___ EXERCISE MATERIALS

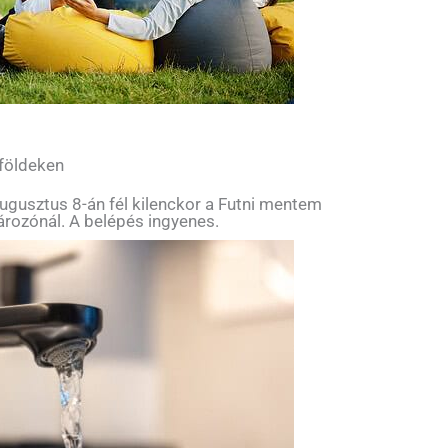
 földeken
ugusztus 8-án fél kilenckor a Futni mentem
tározónál. A belépés ingyenes.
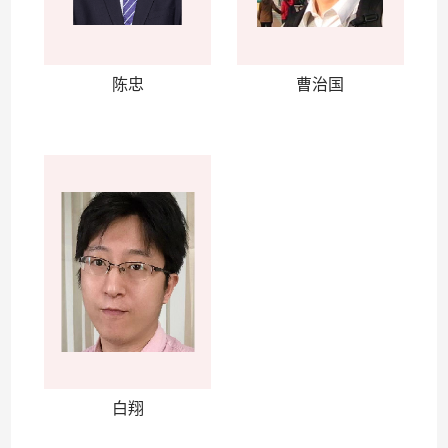
陈忠
曹治国
白翔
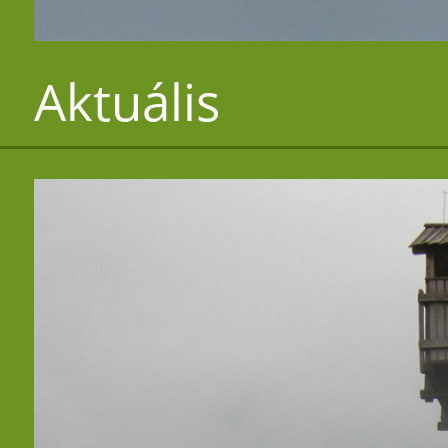
Aktuális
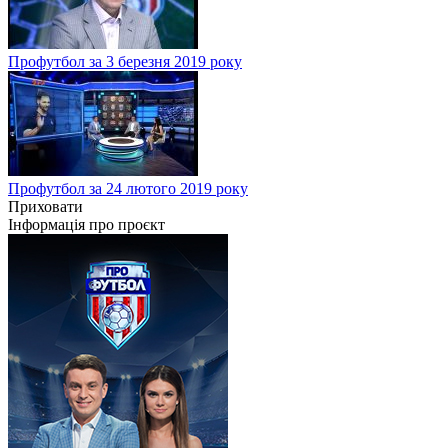
Профутбол за 3 березня 2019 року
Профутбол за 24 лютого 2019 року
Приховати
Інформація про проєкт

______

=== PROBLEM DETAILS ===
Convert the lines above into a numbered list, leaving out the pictures and any blank lines.

=== FINAL ANSWER ===
1.  földeken
2. ugusztus 8-án fél kilenckor a Futni mentem
3. tározónál. A belépés ingyenes.
4. 陈忠
5. 曹治国
6. 白翔
7. Aktuális
8. Профутбол за 3 березня 2019 року
9. Профутбол за 24 лютого 2019 року
10. Приховати
11. Інформація про проєкт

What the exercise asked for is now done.